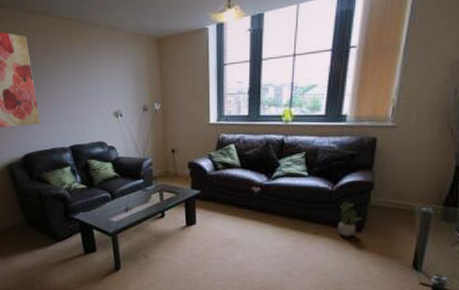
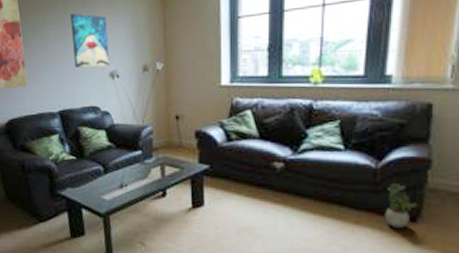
wall art: none [77,59,114,107] -> present [70,14,110,67]

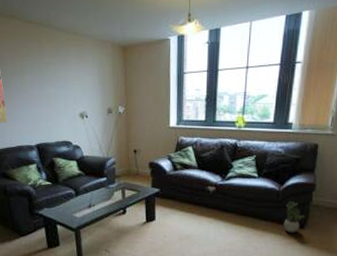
wall art: present [70,14,110,67] -> none [45,62,80,108]

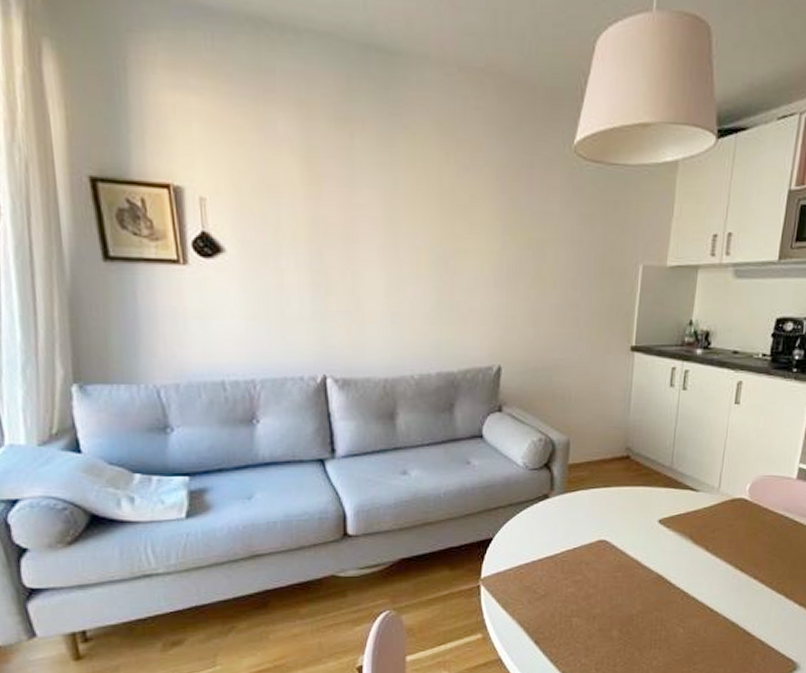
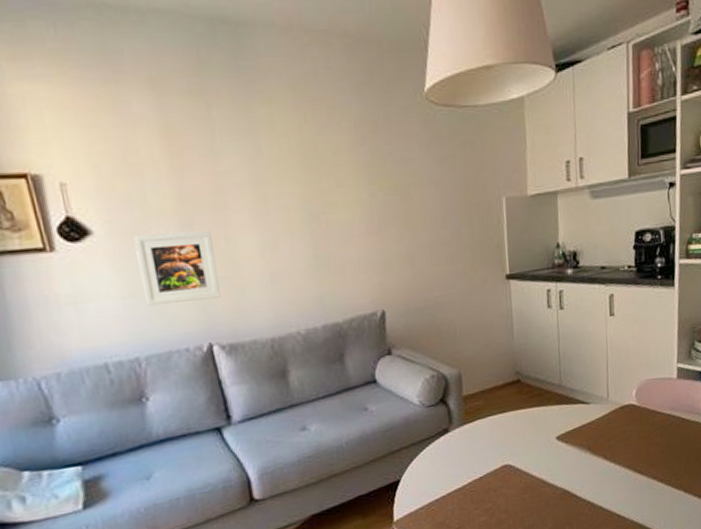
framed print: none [264,257,340,332] -> present [134,230,221,307]

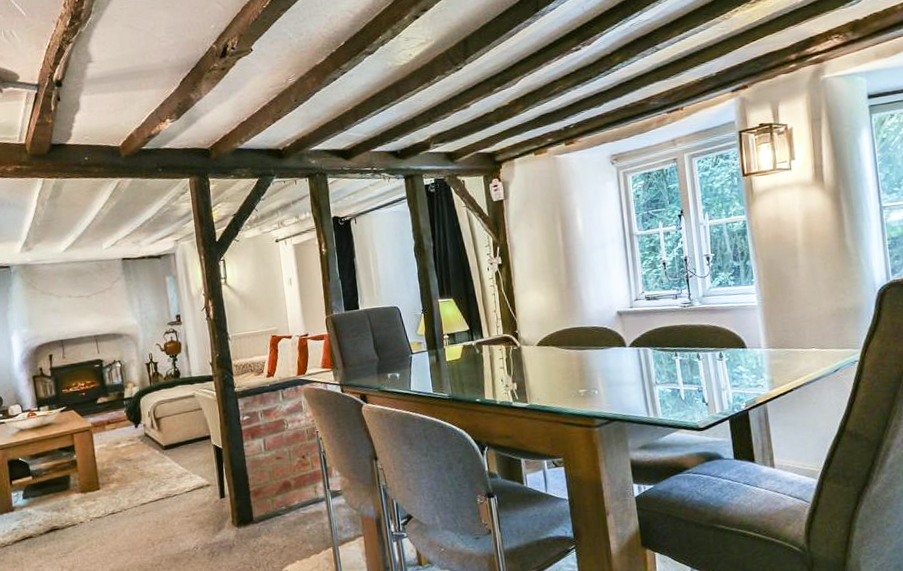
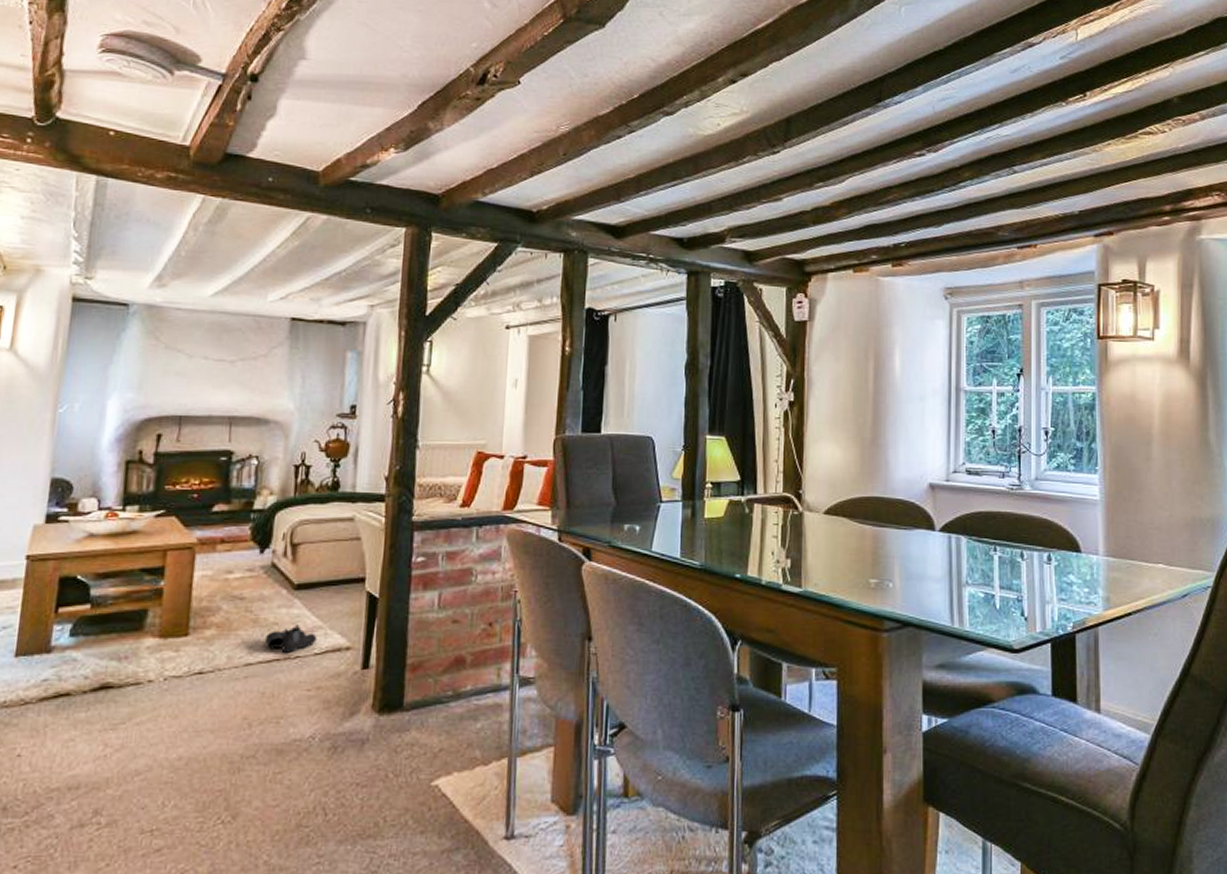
boots: none [150,473,186,493] -> present [264,624,317,653]

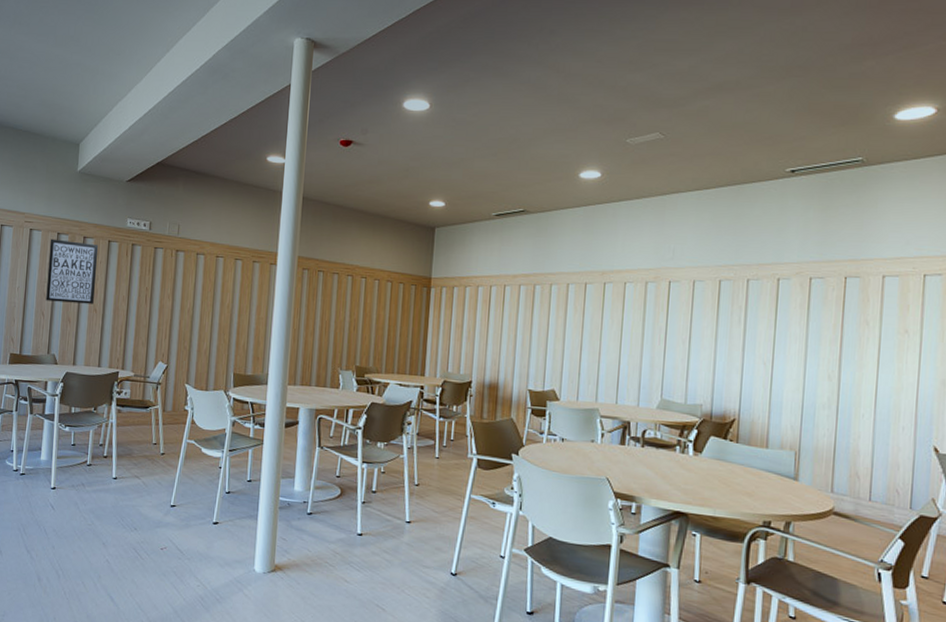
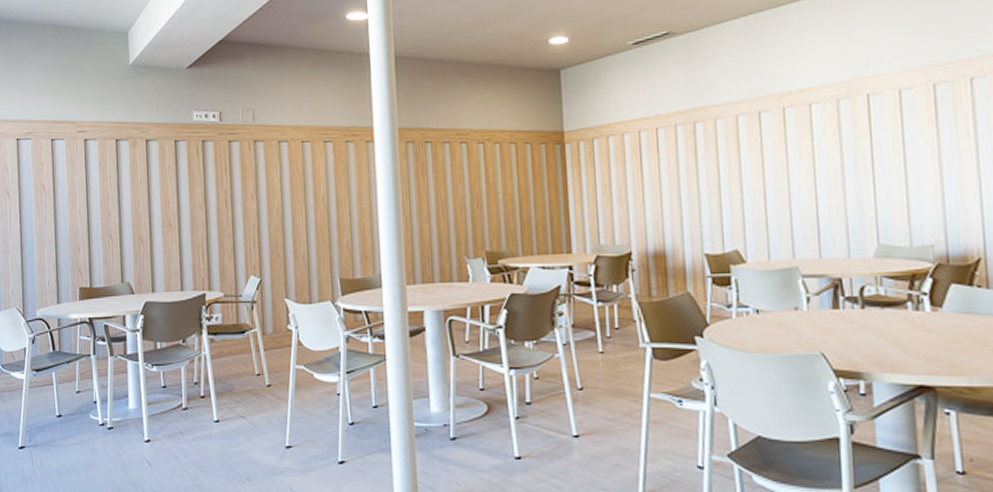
wall art: present [46,238,99,304] -> none [108,146,167,221]

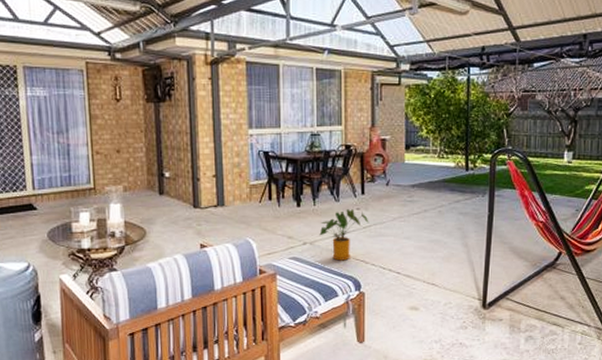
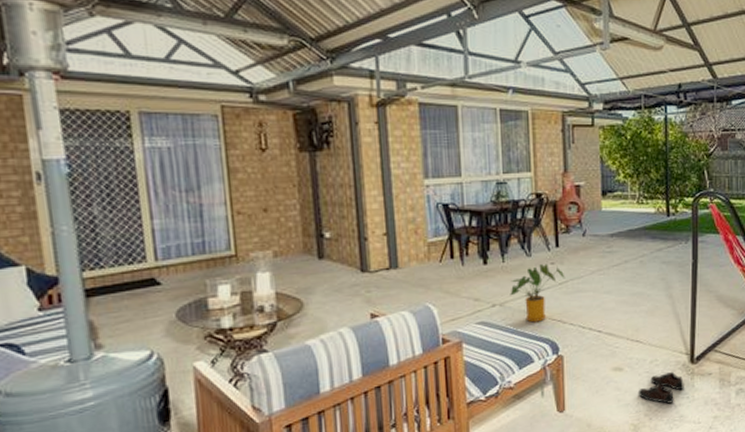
shoe: none [431,314,476,344] -> present [637,371,684,404]

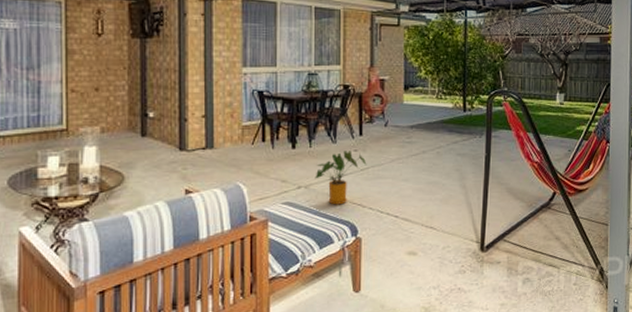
shoe: present [637,371,684,404] -> none [430,258,474,289]

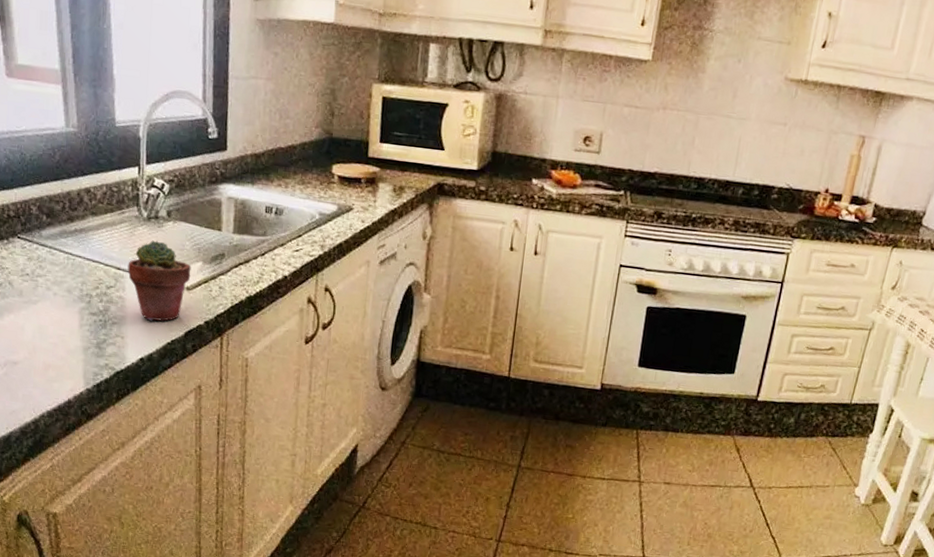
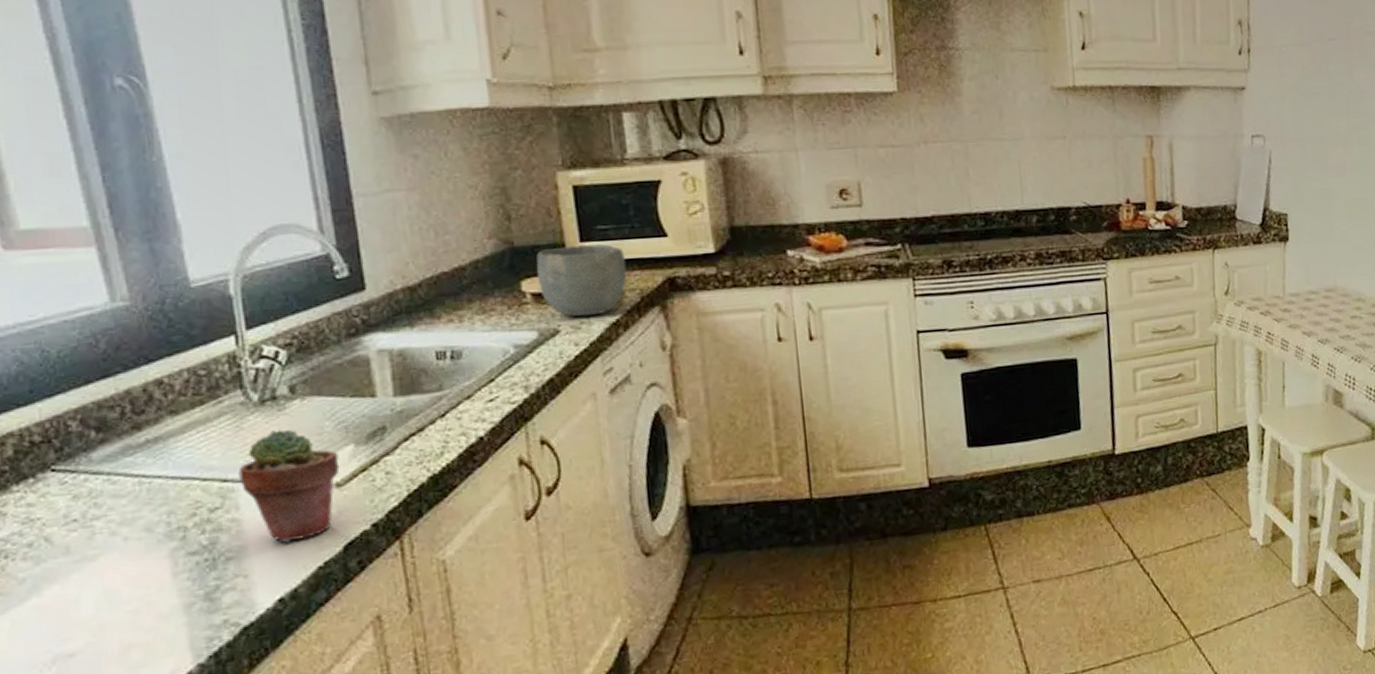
bowl: none [344,143,410,202] -> present [536,244,627,317]

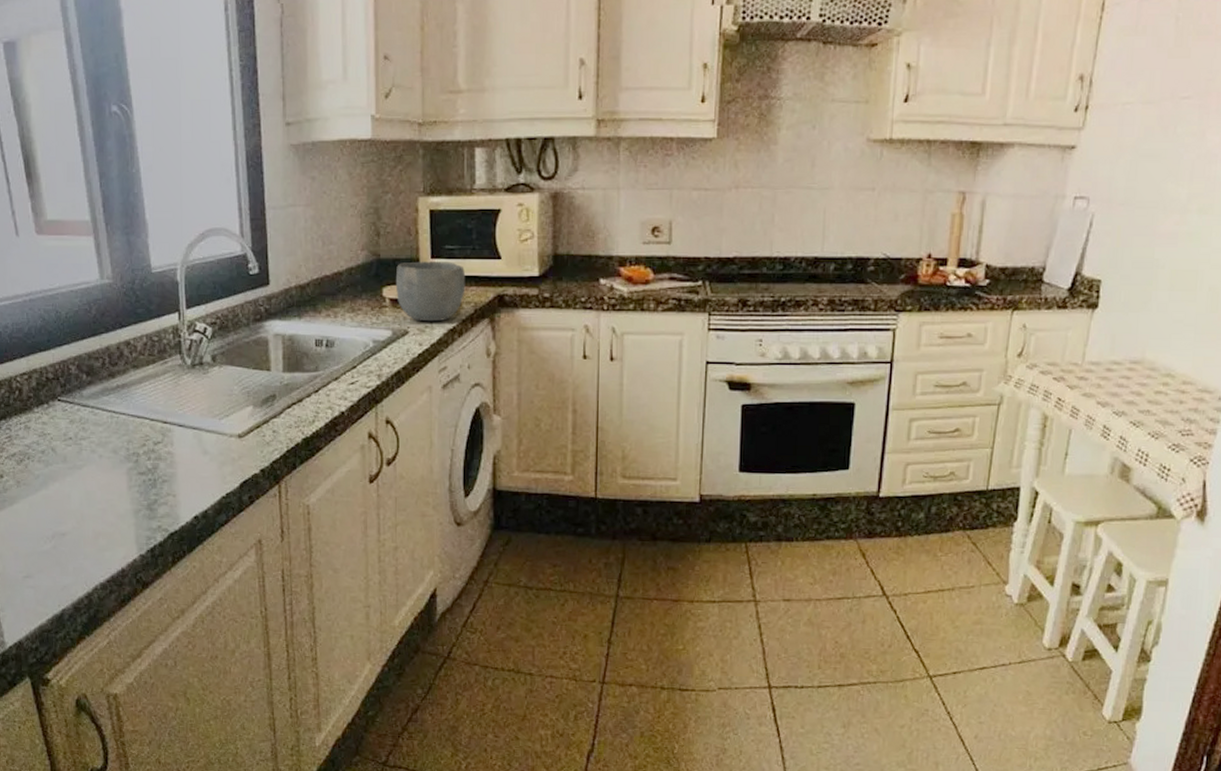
potted succulent: present [238,430,340,543] -> none [174,388,242,475]

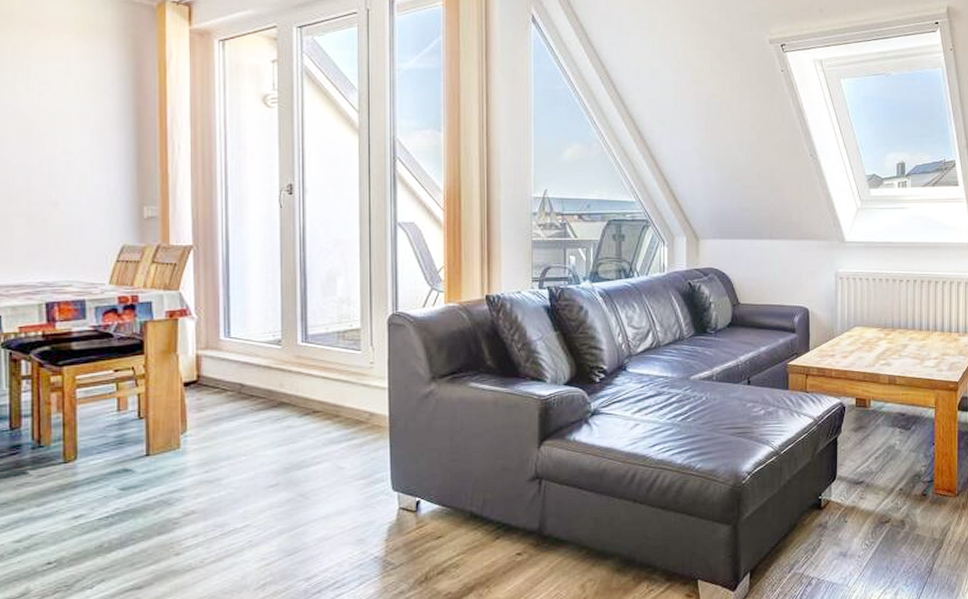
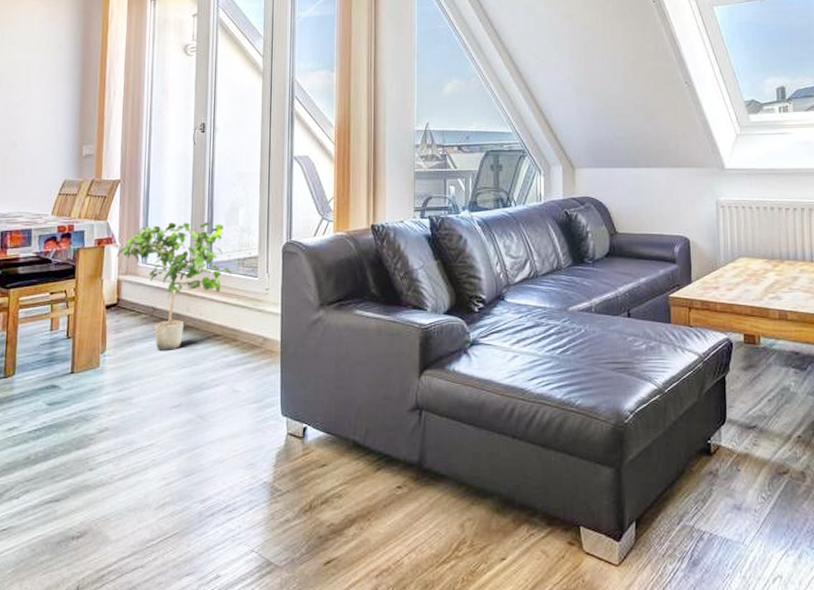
potted plant: none [194,292,331,429] -> present [117,222,232,350]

What to produce: Lines starting at the one with "framed print: none" and ending at the last line of the entries above must be restated word for word, with pictures omitted.

Task answer:
framed print: none [264,257,340,332] -> present [134,230,221,307]

boots: none [150,473,186,493] -> present [264,624,317,653]

wall art: present [46,238,99,304] -> none [108,146,167,221]

shoe: none [431,314,476,344] -> present [637,371,684,404]

shoe: present [637,371,684,404] -> none [430,258,474,289]

bowl: none [344,143,410,202] -> present [536,244,627,317]

potted succulent: present [238,430,340,543] -> none [174,388,242,475]

potted plant: none [194,292,331,429] -> present [117,222,232,350]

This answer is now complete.